In the case that one HSM is unreachable, failover is ensured by the client also. If accessing one HSM times out, the client will use its connection to the second HSM after about 10 seconds. In Figure 2, HSM 1 fails and the client connection to HSM 1 breaks. After a timeout, the client will fulfill the request by using its connection to HSM 2. Thus, the request to CloudHSM will take longer, but it will succeed.
One additional recommendation of Amazon is to “>have an offline backup HSM. In case of disaster, if both online HSMs are destroyed and lose all information, there is at least an offline backup of your stored keys. The offline HSM is not sold by Amazon directly, but by a third-party vendor. At Snowflake our keys are backed up using an offline HSM to be sure we never lose encryption keys.
Failover War Story
There is one scenario where failover of CloudHSM does not succeed without additional intelligence in the application using CloudHSM. In this scenario, the CloudHSM client fails to retain connectivity even though at no point are both HSM instances down at the same time.

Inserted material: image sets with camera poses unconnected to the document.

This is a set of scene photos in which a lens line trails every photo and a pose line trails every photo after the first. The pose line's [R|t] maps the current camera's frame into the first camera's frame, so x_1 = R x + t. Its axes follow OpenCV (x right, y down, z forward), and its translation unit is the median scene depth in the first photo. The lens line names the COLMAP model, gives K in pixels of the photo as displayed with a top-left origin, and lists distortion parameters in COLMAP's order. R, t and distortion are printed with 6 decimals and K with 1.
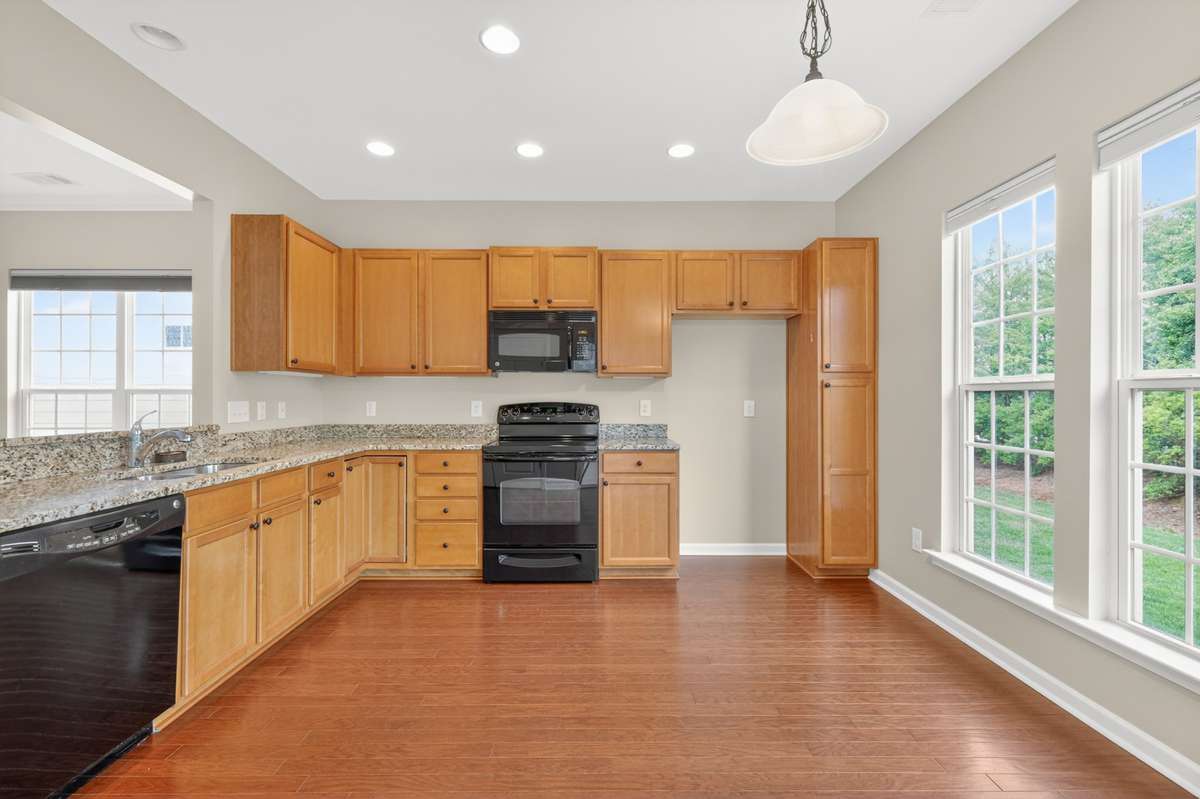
lens RADIAL K [[521.1, 0, 600.9], [0, 521.1, 397.5], [0, 0, 1]] dist [0.002912, -0.000223]
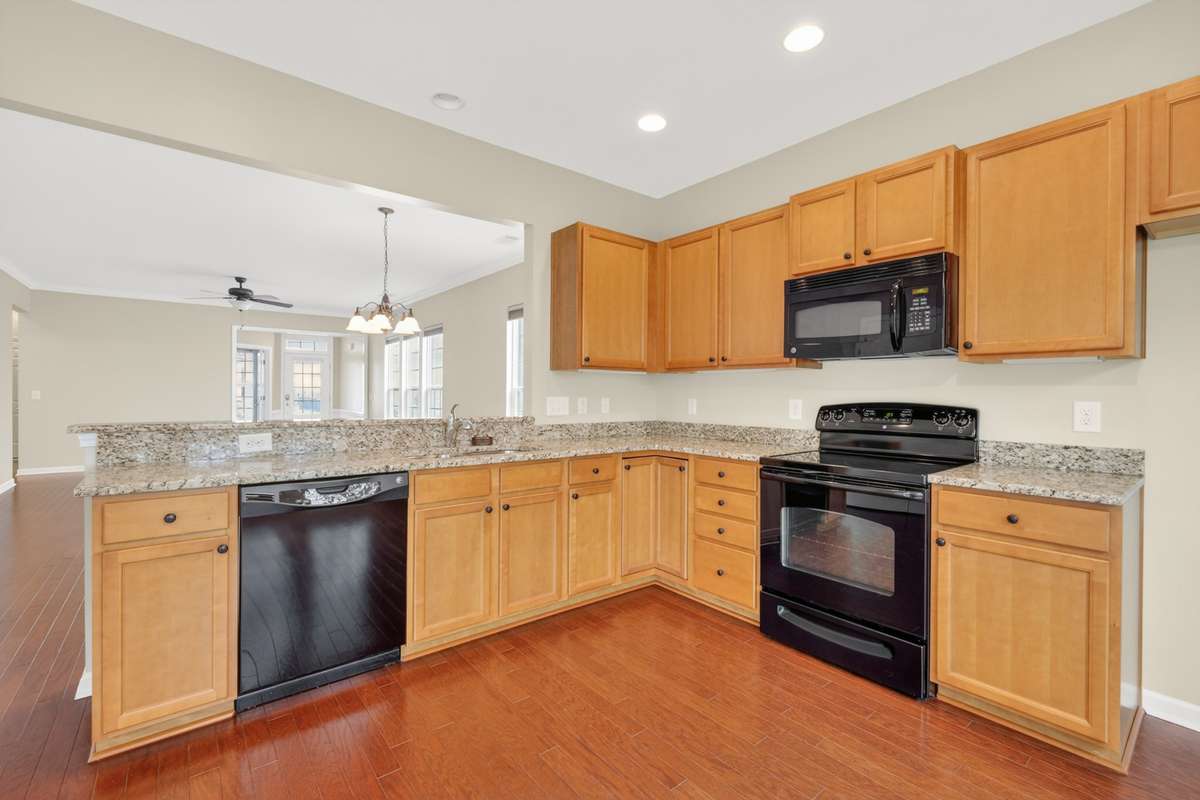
lens RADIAL K [[521.1, 0, 600.9], [0, 521.1, 398.0], [0, 0, 1]] dist [0.002912, -0.000223]
pose [[0.625624, 0.009530, -0.780066, 0.224870], [-0.007378, 0.999953, 0.006299, 0.001897], [0.780089, 0.001814, 0.625665, 0.329728]]
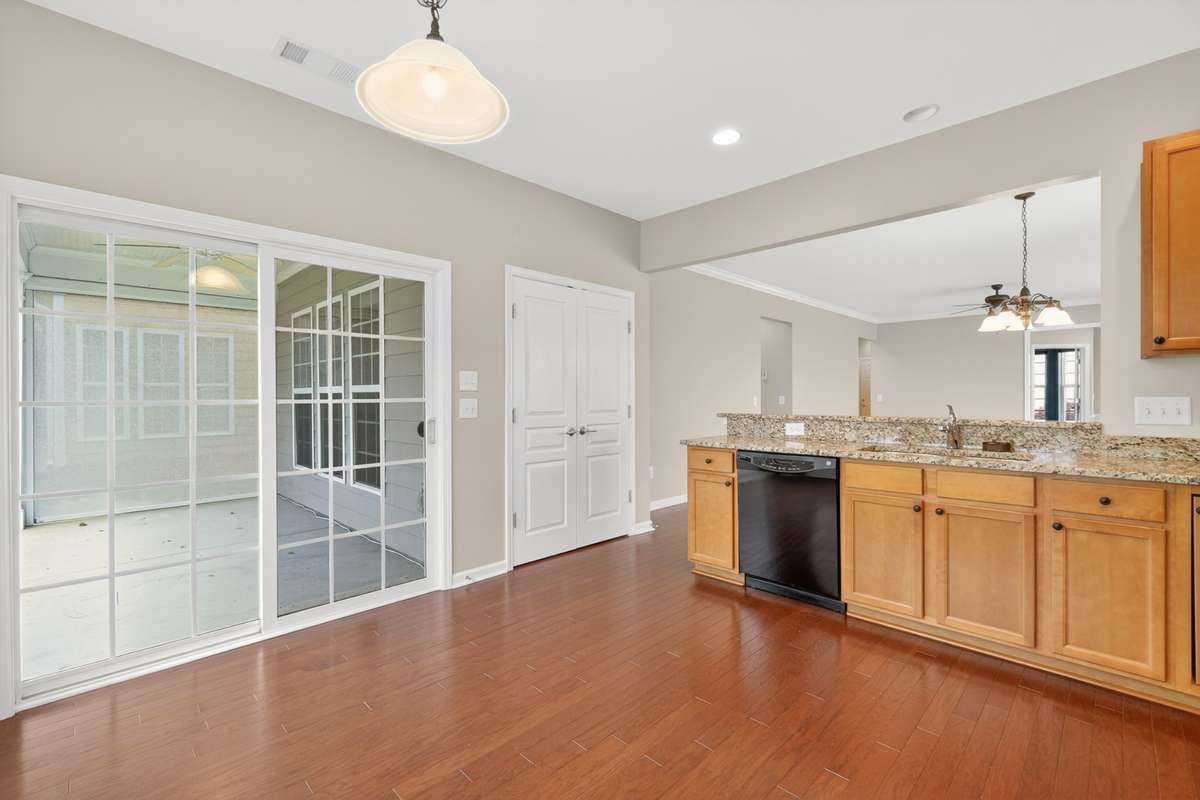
lens RADIAL K [[521.1, 0, 600.9], [0, 521.1, 398.0], [0, 0, 1]] dist [0.002912, -0.000223]
pose [[-0.706943, 0.005053, -0.707253, 0.400624], [0.003838, 0.999987, 0.003309, 0.002657], [0.707261, -0.000375, -0.706953, 0.870765]]
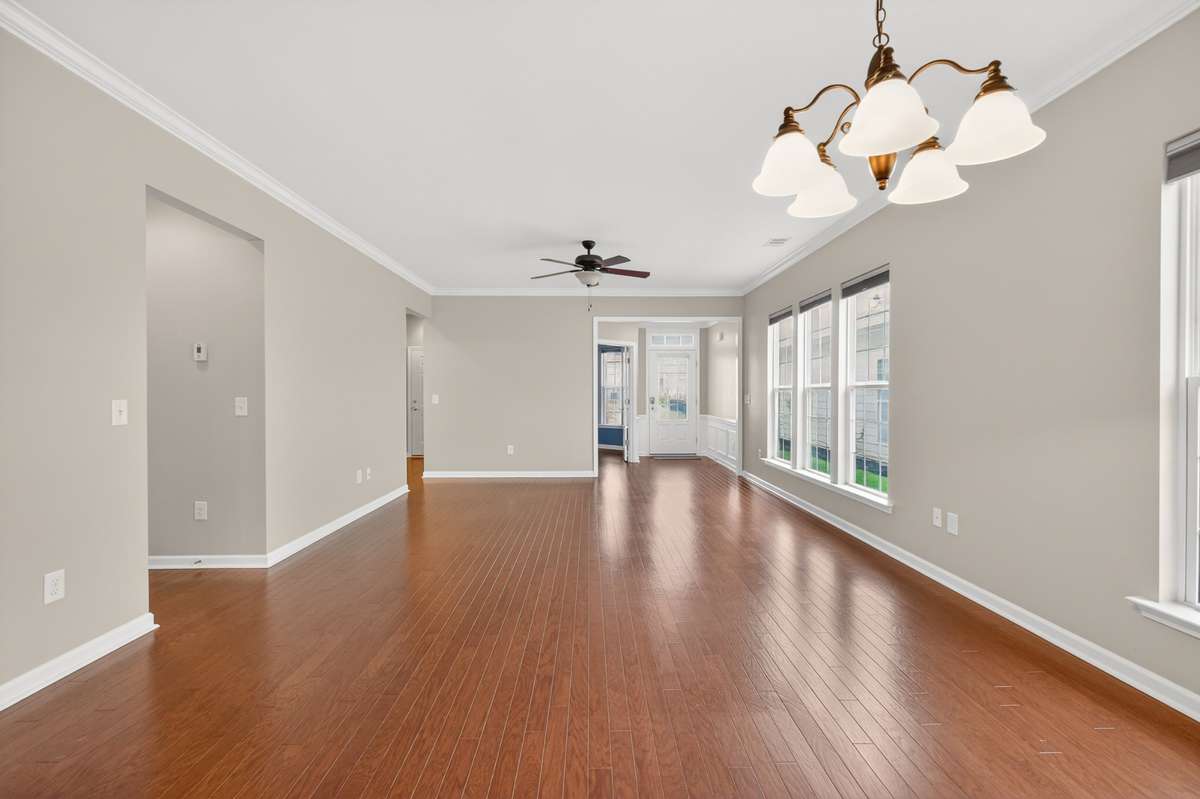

We will first explain the scenario and then discuss how we have designed our application to ensure availability even in this scenario.
The scenario, illustrated in Figure 3, consists of three successive steps:
- HSM 1 fails. The client’s connection to HSM 1 breaks but it successfully fails over to HSM 2.
- HSM 1 comes back up. CloudHSM client remains only connected to HSM 2.
- HSM 2 fails within 60 seconds of HSM 1 coming back up while there were no requests made to the HSM within these 60 seconds. The client’s connection to HSM 2 breaks as well. As a result, the client is not connected to any HSMs anymore.
Any subsequent requests from the client to the HSMs will fail, even though HSM 1 is up and running, and at no time were both HSMs unavailable at the same time. What happened is that the client never discovered that HSM 1 became available again. The client would only discover HSM 1 if there were requests sent to the HSMs in between steps 2 and 3, or if HSM 2 failed more than 60 seconds after HSM 1 became available again. (Note: this requires that auto-reconnect is enabled.) This scenario of an unsuccessful failover has been confirmed with Safenet, the technology provider for AWS CloudHSM.
Snowflake’s workaround is two-fold:
- We use an intermediary process in between our service and CloudHSM that reconnects to CloudHSM in case of any exceptions (Figure 4)
- We restart this intermediary process periodically to ensure connectivity to both HSMs.
In the scenario above, the intermediary process receives an exception when issuing a request to CloudHSM after step 3 because no HSMs appear to be available. The intermediary process will restart internally, thus reconnecting to both HSMs and fulfilling the request successfully. The intermediary is restarted periodically to reconnect to both HSMs.
This additional safety measure guarantees availability of CloudHSM services, and therefore improves availability of the Snowflake data warehouse as a whole.